[Saved entries]
--

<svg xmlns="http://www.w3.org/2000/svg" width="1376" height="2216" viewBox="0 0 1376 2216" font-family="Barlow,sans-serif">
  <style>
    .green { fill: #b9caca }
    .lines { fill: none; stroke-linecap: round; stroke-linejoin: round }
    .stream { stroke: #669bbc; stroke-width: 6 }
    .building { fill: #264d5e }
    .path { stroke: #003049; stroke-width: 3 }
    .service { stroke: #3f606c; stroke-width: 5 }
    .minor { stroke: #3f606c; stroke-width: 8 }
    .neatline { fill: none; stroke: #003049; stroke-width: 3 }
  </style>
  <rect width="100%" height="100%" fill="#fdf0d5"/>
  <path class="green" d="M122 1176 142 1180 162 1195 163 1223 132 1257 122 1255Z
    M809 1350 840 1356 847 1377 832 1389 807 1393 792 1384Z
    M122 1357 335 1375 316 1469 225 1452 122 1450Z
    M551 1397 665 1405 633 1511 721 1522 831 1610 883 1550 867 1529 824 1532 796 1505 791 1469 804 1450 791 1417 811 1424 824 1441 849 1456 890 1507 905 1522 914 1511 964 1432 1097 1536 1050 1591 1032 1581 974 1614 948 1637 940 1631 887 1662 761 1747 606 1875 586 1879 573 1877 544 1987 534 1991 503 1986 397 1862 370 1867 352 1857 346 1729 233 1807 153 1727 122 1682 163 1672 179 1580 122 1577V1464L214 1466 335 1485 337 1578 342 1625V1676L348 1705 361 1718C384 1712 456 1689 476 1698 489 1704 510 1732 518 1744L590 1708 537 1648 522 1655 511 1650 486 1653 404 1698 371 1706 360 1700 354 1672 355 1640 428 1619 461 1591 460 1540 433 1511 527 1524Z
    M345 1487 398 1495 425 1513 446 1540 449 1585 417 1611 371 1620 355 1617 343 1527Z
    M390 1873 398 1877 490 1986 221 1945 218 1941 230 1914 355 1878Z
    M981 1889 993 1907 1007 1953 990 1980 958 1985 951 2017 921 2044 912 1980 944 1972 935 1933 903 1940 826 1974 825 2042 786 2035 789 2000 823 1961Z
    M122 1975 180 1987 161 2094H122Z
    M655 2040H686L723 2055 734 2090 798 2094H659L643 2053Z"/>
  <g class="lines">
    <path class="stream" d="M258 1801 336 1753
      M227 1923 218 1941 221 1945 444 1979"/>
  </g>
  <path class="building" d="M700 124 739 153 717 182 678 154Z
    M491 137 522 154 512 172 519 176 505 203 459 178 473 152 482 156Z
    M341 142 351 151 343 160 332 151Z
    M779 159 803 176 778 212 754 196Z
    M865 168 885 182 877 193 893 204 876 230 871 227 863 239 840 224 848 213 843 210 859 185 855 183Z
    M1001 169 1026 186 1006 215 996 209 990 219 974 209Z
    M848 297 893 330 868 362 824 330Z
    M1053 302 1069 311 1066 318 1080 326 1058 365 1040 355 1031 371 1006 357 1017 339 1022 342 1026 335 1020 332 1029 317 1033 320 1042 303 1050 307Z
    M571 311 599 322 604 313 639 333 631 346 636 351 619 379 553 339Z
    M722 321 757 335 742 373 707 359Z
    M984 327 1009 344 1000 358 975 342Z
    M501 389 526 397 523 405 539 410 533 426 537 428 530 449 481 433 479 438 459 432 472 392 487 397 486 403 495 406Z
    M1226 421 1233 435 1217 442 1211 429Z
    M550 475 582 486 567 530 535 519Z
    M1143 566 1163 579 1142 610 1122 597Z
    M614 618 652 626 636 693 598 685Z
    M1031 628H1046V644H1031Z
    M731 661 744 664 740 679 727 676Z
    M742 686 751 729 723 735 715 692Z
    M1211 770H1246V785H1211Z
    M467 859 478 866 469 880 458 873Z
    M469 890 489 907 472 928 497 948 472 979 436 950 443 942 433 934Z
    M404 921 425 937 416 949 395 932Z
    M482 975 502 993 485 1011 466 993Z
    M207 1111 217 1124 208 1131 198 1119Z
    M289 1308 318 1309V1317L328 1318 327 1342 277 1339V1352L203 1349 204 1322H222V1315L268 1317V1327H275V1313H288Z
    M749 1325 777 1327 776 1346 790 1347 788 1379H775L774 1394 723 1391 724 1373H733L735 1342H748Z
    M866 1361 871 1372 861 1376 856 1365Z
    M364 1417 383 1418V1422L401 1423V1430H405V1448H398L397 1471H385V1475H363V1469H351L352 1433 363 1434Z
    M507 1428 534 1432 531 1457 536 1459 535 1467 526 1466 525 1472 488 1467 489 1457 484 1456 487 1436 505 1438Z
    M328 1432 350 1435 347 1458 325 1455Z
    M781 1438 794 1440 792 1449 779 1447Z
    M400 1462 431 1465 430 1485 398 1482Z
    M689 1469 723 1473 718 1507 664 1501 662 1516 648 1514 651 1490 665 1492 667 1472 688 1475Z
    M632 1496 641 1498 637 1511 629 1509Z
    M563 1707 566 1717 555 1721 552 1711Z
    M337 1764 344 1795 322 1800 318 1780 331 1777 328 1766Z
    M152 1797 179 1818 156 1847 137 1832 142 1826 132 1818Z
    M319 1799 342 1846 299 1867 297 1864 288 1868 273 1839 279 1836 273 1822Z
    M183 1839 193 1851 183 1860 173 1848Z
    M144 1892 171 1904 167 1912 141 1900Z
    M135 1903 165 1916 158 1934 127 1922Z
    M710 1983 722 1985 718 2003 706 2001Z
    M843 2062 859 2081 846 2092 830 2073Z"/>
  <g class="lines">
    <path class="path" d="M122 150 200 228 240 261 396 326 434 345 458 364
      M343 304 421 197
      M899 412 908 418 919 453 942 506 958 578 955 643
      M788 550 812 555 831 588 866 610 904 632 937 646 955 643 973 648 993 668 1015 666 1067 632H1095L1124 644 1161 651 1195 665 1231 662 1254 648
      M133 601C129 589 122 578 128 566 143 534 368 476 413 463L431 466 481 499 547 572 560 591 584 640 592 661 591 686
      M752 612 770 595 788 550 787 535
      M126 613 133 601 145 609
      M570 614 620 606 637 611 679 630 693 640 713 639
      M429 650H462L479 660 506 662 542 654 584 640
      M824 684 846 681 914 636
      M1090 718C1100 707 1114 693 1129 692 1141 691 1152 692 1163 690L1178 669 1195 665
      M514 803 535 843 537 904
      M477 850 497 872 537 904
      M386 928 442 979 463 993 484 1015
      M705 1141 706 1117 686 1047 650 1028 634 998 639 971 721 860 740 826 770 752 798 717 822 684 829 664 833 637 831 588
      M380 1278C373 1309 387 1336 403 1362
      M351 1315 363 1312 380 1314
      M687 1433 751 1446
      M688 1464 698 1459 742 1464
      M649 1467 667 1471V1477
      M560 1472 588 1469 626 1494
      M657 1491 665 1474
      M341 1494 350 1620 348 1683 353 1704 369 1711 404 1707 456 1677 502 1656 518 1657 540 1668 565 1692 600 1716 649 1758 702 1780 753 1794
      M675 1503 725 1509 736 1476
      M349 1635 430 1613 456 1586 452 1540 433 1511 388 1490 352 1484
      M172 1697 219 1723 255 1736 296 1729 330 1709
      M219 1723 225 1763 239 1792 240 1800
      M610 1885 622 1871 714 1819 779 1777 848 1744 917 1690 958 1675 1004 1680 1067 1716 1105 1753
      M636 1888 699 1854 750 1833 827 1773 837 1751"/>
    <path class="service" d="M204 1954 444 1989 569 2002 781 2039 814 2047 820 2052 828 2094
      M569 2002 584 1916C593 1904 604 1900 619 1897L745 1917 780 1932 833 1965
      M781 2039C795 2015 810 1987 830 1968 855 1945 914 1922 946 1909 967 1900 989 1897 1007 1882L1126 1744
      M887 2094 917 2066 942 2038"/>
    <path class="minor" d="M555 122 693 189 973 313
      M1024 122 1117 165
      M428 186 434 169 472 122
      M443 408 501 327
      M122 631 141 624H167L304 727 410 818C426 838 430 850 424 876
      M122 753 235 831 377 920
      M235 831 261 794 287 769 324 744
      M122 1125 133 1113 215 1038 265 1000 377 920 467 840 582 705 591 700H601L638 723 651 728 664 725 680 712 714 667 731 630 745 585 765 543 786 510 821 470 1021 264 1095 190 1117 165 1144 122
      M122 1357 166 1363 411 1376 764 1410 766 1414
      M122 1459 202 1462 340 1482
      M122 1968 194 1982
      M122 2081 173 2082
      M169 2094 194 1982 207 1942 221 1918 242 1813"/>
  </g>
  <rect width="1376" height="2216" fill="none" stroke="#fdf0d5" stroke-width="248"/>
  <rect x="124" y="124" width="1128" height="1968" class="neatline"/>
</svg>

--

**Aim of the exercise:**
Repeat the line containing "M443 408 501 327" and all subsequent lines through the final line of the data, exactly and with no others.

**Solved exercise:**
      M443 408 501 327
      M122 631 141 624H167L304 727 410 818C426 838 430 850 424 876
      M122 753 235 831 377 920
      M235 831 261 794 287 769 324 744
      M122 1125 133 1113 215 1038 265 1000 377 920 467 840 582 705 591 700H601L638 723 651 728 664 725 680 712 714 667 731 630 745 585 765 543 786 510 821 470 1021 264 1095 190 1117 165 1144 122
      M122 1357 166 1363 411 1376 764 1410 766 1414
      M122 1459 202 1462 340 1482
      M122 1968 194 1982
      M122 2081 173 2082
      M169 2094 194 1982 207 1942 221 1918 242 1813"/>
  </g>
  <rect width="1376" height="2216" fill="none" stroke="#fdf0d5" stroke-width="248"/>
  <rect x="124" y="124" width="1128" height="1968" class="neatline"/>
</svg>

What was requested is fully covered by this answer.